Hyperautomation has made positive impact on Automation where there were huge gaps earlier.
Truly interested in your comment. Will you please elaborate?
Most of the time instead of reducing the staff, the freed up capacity would be used to support additional apps / work scope. Also the projected savings usually will be incorrect as they get estimated without fully defining requirements
Just wrapped up a project where the company wanted to eliminate their 3rd party shared service center.. it was a Success. 300 shared service jobs eliminated 80% reduction in head count 60% reduction in cost 100% elimination of the 3rd party Brought the Uneliminated jobs back on shore.
LOL nope. The time we spend with requirements, build, testing, and then O&M outweighs the cost savings. Assuming the automations reach a stable state, and run for a couple years, we might break even.
I think this is mostly from the use case selection and trying to do “Big Bang” type implementations vs cost savings by a ton of smaller more effective bots.
Recently implemented a process that reduced risk significantly for the client. About $250k annually in potential losses avoided if that counts.
So you’re saying the ‘citizen led model’ leads to more cost savings?
The problem with the citizen led model imo is the maintenance and support. A lot of the people building citizen lead efforts don’t understand how to make it scalable or think through how future changes will be handled. I fear this will lead to what we see with excel workbooks over time. It produces a result but no one has a good handle on it or how to verify it’s correct. So I suspect short term it’s cheaper but the cost will be higher longer term. The bigger problem is in a lot of cases RPA is used as a bandaid for a bad process or data. The right answer is to fix the underlying problem but that is typically expensive and impacts too many processes.
I feel like if you’re selling RPA as cost reducing, you are not selling it properly. It really just builds capacity within the organization to shift the workforce to more meaningful things. I doubt any company can get its employees on board by the main selling factor being - this tech will take over your jobs.
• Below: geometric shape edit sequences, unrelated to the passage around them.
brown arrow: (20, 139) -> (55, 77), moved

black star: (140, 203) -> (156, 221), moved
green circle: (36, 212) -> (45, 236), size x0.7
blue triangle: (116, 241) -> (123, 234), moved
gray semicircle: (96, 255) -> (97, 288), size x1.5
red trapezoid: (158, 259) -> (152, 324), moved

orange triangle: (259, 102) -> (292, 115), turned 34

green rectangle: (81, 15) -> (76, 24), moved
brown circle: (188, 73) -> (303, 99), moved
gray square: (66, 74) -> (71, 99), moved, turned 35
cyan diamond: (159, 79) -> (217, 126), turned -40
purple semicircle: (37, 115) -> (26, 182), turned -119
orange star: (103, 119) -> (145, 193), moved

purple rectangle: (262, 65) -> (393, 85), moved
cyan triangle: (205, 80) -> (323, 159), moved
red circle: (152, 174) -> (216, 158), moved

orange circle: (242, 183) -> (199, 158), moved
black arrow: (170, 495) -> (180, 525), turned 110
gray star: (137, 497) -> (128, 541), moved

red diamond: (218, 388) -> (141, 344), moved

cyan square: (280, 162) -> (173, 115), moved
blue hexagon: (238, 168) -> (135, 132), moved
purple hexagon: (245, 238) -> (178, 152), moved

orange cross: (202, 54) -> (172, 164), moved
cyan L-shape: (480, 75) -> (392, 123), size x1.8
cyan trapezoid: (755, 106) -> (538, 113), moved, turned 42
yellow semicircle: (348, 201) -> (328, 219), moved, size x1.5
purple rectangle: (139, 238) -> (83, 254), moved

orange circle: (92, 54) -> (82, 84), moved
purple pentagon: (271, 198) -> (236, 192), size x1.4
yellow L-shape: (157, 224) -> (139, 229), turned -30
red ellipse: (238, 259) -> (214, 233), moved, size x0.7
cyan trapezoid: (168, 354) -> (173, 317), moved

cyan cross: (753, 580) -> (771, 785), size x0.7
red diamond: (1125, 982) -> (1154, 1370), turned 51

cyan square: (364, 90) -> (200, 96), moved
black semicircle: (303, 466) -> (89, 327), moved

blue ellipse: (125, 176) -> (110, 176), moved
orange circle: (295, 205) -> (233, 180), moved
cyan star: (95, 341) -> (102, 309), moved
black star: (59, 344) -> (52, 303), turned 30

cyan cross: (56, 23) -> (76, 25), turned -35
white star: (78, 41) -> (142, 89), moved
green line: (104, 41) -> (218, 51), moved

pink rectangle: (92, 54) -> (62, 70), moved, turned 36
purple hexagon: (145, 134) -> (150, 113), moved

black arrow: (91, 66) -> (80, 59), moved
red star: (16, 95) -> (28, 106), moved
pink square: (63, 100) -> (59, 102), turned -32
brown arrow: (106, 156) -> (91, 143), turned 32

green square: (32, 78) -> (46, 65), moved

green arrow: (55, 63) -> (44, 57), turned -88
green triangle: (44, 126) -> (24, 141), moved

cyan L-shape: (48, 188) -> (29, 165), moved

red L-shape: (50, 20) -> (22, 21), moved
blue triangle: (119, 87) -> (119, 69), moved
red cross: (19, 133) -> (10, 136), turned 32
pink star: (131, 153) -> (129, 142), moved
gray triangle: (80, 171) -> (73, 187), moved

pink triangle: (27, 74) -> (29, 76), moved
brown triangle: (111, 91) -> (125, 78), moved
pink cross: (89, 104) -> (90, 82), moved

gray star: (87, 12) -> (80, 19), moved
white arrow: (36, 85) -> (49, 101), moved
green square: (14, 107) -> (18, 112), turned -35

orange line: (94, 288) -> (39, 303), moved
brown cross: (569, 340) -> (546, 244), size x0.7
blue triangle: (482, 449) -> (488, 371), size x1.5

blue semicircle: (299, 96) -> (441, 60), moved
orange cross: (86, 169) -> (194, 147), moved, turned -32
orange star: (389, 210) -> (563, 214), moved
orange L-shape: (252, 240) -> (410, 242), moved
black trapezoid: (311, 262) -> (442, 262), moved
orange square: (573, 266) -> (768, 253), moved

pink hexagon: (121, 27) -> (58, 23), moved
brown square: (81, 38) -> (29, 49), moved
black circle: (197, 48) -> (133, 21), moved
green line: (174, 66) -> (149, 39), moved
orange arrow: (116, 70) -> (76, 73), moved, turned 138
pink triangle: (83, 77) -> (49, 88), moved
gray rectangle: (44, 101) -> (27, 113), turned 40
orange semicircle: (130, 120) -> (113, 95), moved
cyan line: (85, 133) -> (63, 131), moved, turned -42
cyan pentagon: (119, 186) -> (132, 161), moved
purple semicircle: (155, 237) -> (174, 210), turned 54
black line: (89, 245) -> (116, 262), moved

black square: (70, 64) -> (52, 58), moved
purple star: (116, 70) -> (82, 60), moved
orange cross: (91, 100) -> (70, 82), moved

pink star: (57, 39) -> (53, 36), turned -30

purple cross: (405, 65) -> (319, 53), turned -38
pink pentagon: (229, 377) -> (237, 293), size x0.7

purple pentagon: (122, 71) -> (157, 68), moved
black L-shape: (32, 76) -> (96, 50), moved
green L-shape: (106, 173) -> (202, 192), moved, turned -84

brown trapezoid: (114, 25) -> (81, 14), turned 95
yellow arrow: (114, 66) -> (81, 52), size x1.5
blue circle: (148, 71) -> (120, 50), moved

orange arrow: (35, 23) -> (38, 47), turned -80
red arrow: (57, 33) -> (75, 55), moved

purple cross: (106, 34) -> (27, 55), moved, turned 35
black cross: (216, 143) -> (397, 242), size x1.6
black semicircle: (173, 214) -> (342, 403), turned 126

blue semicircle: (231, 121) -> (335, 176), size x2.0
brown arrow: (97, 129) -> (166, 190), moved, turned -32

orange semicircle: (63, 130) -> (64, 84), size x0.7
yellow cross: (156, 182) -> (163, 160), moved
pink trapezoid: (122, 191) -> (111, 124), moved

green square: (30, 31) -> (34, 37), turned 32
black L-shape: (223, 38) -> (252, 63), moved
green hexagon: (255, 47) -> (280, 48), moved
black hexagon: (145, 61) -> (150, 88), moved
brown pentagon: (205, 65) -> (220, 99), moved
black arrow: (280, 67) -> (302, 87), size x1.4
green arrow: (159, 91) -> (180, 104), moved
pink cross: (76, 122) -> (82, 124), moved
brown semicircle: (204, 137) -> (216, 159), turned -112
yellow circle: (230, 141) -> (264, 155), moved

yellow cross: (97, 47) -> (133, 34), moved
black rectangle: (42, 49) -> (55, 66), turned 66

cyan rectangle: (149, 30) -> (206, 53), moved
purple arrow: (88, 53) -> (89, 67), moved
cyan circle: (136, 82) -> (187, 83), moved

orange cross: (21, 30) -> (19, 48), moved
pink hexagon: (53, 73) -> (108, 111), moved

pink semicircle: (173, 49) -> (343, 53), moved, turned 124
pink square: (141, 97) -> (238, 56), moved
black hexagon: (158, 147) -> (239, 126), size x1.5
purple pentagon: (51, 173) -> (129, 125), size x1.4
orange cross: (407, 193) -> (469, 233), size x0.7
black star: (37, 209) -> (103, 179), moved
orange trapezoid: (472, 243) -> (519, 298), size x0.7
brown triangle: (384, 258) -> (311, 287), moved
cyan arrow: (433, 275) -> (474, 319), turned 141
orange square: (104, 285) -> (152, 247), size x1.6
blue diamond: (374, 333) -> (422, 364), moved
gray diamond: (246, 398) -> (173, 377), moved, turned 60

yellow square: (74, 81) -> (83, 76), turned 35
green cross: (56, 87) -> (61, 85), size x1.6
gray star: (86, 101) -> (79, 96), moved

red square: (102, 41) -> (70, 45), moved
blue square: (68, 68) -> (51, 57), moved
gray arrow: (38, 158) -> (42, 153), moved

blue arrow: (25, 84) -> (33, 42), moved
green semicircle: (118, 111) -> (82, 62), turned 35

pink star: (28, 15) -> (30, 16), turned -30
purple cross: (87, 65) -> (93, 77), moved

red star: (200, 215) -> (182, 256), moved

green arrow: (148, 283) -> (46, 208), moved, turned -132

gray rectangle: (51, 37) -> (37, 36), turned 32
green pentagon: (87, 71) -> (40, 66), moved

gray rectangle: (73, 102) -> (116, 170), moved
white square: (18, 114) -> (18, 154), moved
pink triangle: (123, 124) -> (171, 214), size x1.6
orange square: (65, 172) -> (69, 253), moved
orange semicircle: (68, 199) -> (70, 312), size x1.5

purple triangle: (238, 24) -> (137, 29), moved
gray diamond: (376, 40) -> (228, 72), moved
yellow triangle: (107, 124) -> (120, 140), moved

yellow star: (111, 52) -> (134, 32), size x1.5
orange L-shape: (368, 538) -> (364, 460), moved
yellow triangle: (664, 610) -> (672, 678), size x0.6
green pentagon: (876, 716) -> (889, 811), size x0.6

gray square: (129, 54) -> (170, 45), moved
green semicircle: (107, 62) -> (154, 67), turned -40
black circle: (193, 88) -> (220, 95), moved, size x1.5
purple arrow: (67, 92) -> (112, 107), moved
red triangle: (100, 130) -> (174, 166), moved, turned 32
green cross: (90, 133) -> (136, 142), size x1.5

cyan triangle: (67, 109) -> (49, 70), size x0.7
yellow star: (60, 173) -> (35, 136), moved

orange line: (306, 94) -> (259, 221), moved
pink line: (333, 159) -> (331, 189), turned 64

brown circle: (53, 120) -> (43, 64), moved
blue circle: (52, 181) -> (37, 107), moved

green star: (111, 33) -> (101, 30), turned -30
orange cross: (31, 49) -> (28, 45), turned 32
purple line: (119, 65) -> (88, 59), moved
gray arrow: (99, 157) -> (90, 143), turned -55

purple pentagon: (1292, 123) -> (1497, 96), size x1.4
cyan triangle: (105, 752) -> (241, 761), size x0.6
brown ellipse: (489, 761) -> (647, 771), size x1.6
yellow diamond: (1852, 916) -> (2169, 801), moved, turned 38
It also will lead to avoiding future cost, when they don’t have to hire new folks if/when the workload increases due to growth.
Actually yes one of my client deployed bots for invoice processing instead of adding resources to the team ... it depends on the process and functional area bots are used for
If a new bot is created for $100k and it reduces a team by 3 people ($50k annual salary), you already have +50k to your bottomline for this year and +$150k to your bottomline for the following years.
While RPA bots can be world-changing they don’t have to be to affect your bottomline.